Wednesday, May 09, 2007

Noteworthy dinners

Recently, two events reminded me that, regardless of my age, I'm barely an adult. Sure, I have a full-time office job, pay bills and change my oil regularly. That's pretty grown-up. But holy cow is there a long road ahead in the world of adulthood.

Rob and I were invited to dinner by another married couple that we barely knew. They seem completely nice and not Jehovah's Witnesses/Pyramid Schemers, so why not? But we soon realized this was foreign territory for us. Dinner with friends, no problem. Work-related dinner with strangers, piece of cake. But this "let's be friends and start getting to know each other by having dinner" with a couple at a nice restaurant was a first. What do I wear? What do we talk about? Those questions are easy when it's dinner with friends or a work meal. A: whatever's on the floor that I was too lazy to put in a drawer/suit; bathroom humor and "The Office"/resumes and interest in the firm. With one minor quirk*, dinner was just fine. I feel like it was a little milestone. We're beginning to enter the land of couple's dining. It feels strange, and it makes me feel slightly older.

Then last night, I joined another friend's home dinner party. Turns out everyone else there had a toddler in tow and most of the moms had another one on the way. Dinner with toddlers is the complete opposite of dinner with couples. Replace dimly lit restaurants and soft music with kids weaving siren-wailing Tonka trucks anywhere there was space and parents tring to maintain health and peace with the use of some old-fashioned bartering. Offer Toddler #2 a yogurt popsicle in exchange for the golf club that she's about to levy onto Toddler #3's head. Highly amusing for me as a spectator sport. But I'm so not there yet.

What's so interesting is that the people on the other side of the tables were so comfortable in their roles. Here I am like a crab transitioning between shell sizes, with my bug eyes twitching back and forth. I'm sure it's a gradual process and it'll feel fine once you get all settled in. Then soon enough, it becomes time for the next shell.



* The couple (not newlyweds) would spontaneously start kissing and nuzzling each other between courses. Ears, arms, necks. Rob and I just kind of sat and stared at the ceiling and passing waiters whenever this happened. We've since confirmed that this is not typically part of the couple's dining ritual.
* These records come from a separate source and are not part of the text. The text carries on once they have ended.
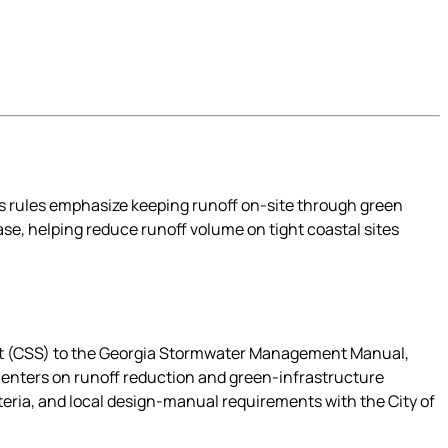
s rules emphasize keeping runoff on-site through green
se, helping reduce runoff volume on tight coastal sites
nt (CSS) to the Georgia Stormwater Management Manual,
centers on runoff reduction and green-infrastructure
eria, and local design-manual requirements with the City of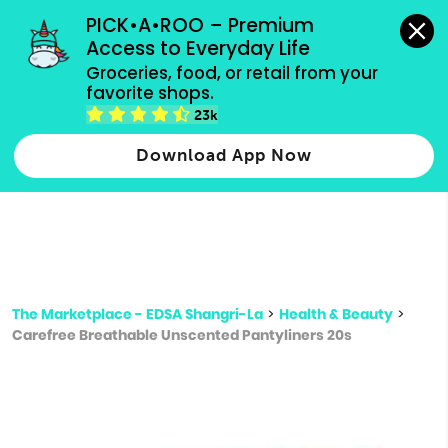
grocery orders, all payment methods accepted.
PICK•A•ROO – Premium 
Access to Everyday Life
Type 3 or
Groceries, food, or retail from your 
more
favorite shops.
Type 2 or more characters for results.
characters
23k
for results.
Download App Now
The Marketplace - EDSA Shangri-La
>
Health & Beauty
>
Carefree Breathable Unscented Pantyliners 20s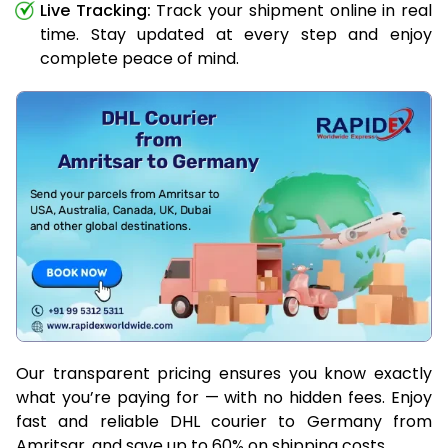
Live Tracking:
Track your shipment online in real
time. Stay updated at every step and enjoy
complete peace of mind.
Our transparent pricing ensures you know exactly
what you’re paying for — with no hidden fees. Enjoy
fast and reliable DHL courier to Germany from
Amritsar, and save up to 60% on shipping costs.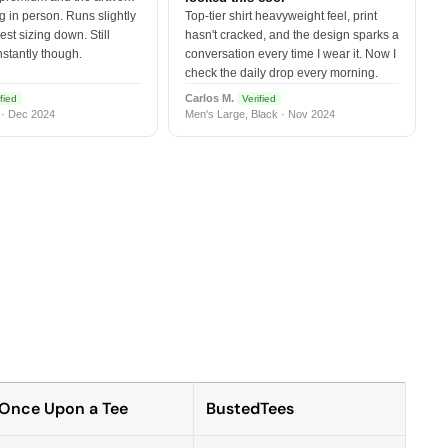
 in person. Runs slightly
Top-tier shirt heavyweight feel, print
est sizing down. Still
hasn't cracked, and the design sparks a
nstantly though.
conversation every time I wear it. Now I
check the daily drop every morning.
Carlos M.
fied
Verified
 · Dec 2024
Men's Large, Black · Nov 2024
Once Upon a Tee
BustedTees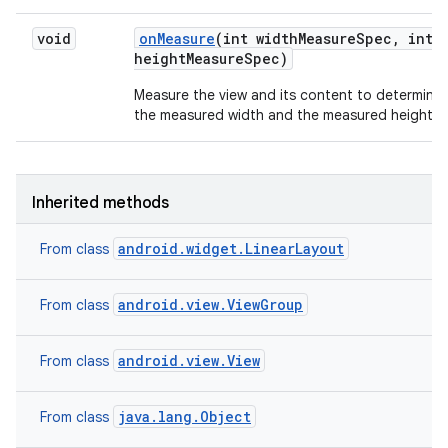
void
on
Measure
(int width
Measure
Spec
,
int
height
Measure
Spec)
Measure the view and its content to determine
the measured width and the measured height.
Inherited methods
android.widget.LinearLayout
From class
android.view.ViewGroup
From class
android.view.View
From class
java.lang.Object
From class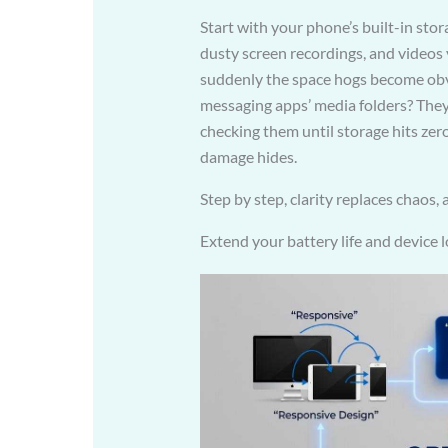
Start with your phone’s built-in sto
dusty screen recordings, and videos y
suddenly the space hogs become obvi
messaging apps’ media folders? They’
checking them until storage hits zer
damage hides.
Step by step, clarity replaces chaos,
Extend your battery life and device 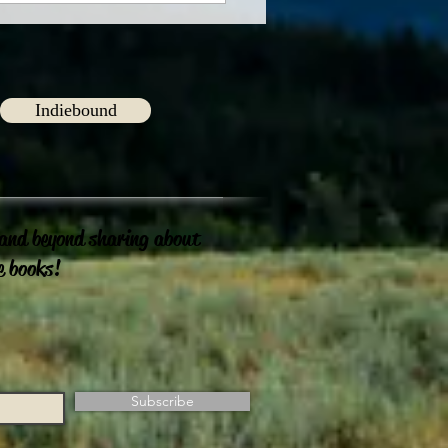
Indiebound
 and beyond sharing about
e books!
Subscribe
Quite glad.

2 Comments:

Blogger Malek said...

these two stories scare me so much. pretty soon you'll be on the other side, and i won't know where the lennette i knew and loved disappeared to!

and uh, i don't like to think of their lifestyle as real adulthood or more advanced adulthood that we're all headed for so much as just a different version of adulthood.

i'm an adult. really. i am. (even though i don't want to be.)

5:34 PM  
Blogger ettennel said...

True--not really a linear progression here. Or even required milestones. Frankly, I'd be ok skipping the awkward couples dinners!